In the following 80 years and 20 presidential cycles, we have seen many vice presidents become new leaders in the party. This happened while some men were still serving as vice president: 1960 (Richard M. Nixon), 1968 (Hubert Humphrey), 1988 (George H.W. Bush), and 2000 (Al Gore). We also see vice presidents ascend to the presidency in the midterms, running as incumbents and presidential candidates, as happened in 1964 (Johnson) and 1976 (Gerald Ford).
Several vice presidents have left office, become private citizens and later launched successful campaigns for their party’s presidential nomination, as Joe Biden did in 2020. Well, Nixon did it in 1968.
Overall, 15 of the 45 people who have served as president first served as vice president. Nine people were moved directly to the top job due to the death or resignation of the previous president, and four of those nine went on to be re-elected.
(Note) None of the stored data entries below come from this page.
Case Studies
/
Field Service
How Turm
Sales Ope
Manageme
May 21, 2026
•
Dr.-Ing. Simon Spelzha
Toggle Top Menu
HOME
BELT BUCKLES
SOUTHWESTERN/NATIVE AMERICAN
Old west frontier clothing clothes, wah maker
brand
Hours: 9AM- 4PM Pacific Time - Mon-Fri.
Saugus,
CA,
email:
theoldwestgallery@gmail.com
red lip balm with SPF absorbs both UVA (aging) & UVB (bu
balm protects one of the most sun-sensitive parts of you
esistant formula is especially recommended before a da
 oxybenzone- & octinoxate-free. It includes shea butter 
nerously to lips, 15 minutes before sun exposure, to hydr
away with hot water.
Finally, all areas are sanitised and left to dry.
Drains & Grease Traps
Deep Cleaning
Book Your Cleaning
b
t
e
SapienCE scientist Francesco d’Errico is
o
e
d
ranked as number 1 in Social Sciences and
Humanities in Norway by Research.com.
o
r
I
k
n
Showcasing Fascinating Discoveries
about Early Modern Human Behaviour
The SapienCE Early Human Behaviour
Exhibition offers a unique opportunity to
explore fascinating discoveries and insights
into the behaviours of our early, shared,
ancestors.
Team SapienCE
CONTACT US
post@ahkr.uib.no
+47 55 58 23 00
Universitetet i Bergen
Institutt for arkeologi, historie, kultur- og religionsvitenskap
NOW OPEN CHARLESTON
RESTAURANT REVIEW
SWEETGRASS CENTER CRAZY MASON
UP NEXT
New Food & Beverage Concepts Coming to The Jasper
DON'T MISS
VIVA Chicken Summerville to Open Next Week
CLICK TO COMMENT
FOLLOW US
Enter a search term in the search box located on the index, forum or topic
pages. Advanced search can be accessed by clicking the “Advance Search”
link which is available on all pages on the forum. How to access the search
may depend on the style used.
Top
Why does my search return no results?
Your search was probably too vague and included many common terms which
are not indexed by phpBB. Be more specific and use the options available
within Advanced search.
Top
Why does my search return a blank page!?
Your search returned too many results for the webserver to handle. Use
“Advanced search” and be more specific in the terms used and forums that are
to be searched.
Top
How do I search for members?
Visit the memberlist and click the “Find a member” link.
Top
Several people who entered the Oval Office in the 20th century were some of the most memorable White House leaders of their time, including Truman, Johnson and Theodore Roosevelt.
So whether the vice presidential choices seem trivial or monumental, they are undoubtedly among the most important decisions in American political history.
What’s even more surprising is that we leave such decisions to the deliberation and mental gymnastics of a single politician.